Because Pascal-style declarations are superior in readability. With type inference, they also allow less typing ("foo :=" instead of e.g. "auto foo =").

You are going a learn a completely new language, new idioms, new standard library, new tools, and you're arguing that switching to a different style of declarations, a very very minor detail, is "less intuitive"? I'm not sure how intuition applies there: are you learning a language by trying to compile what you typed without reading any documentation or what?

Again the designers of Go could have implemented exceptions and let programmers choose what mechanism they prefer.

Because making them optional doesn't work well. If someone uses exceptions and someone not, combining code from those two people will make you use both exceptions and error returns. It would be even messier than indicating errors in C (does this function return 0 on error or -1 or what)?



It's arguable that the Pascal-style declarations are superior in readability.

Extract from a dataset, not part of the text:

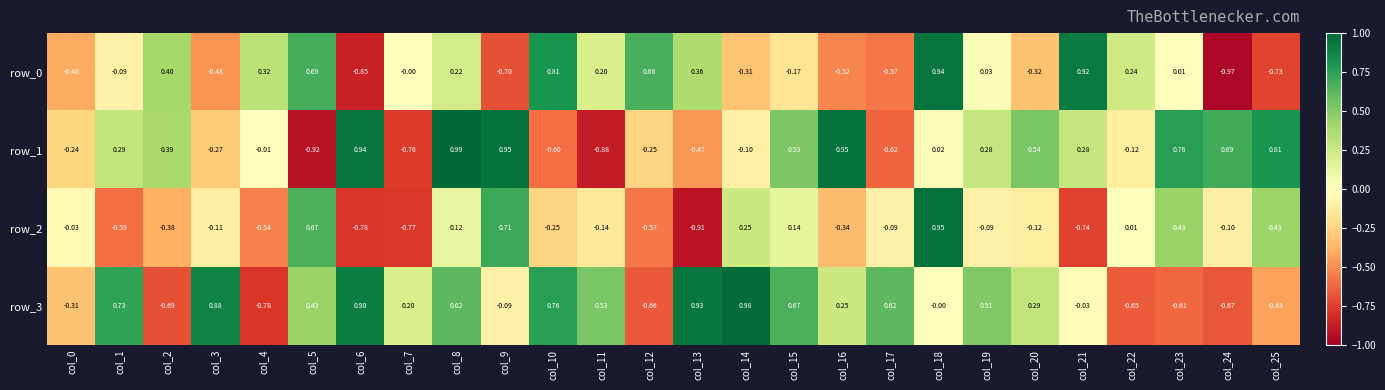

Is the value of row_1 at col_8 greater than the value of row_2 at col_19?

Yes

I've discussed this with colleagues in the past, and those who were raised with English as their native language, for example, often find C-style declarations easier to comprehend. They find the adjective (that is, the type) coming before the noun (the variable name) more natural.

The opposite happens for those whose native language is one where adjectives follow nouns. They find the Pascal convention easier to comprehend.


The existence of this website http://cdecl.org/ confirms that even English speakers find it hard to read C-style declarations :-)

Plus, types can be seen as nouns instead of adjectives:

    int x
    variable x is an integer
    var x int


The English speakers must not have taken many math courses: there type declarations much more commonly come after the variable name than the other way around, although both styles are used. I mean "Let G be a group and f an automorphism of G" is much more common than "Consider a group G and an automorphism of G, f".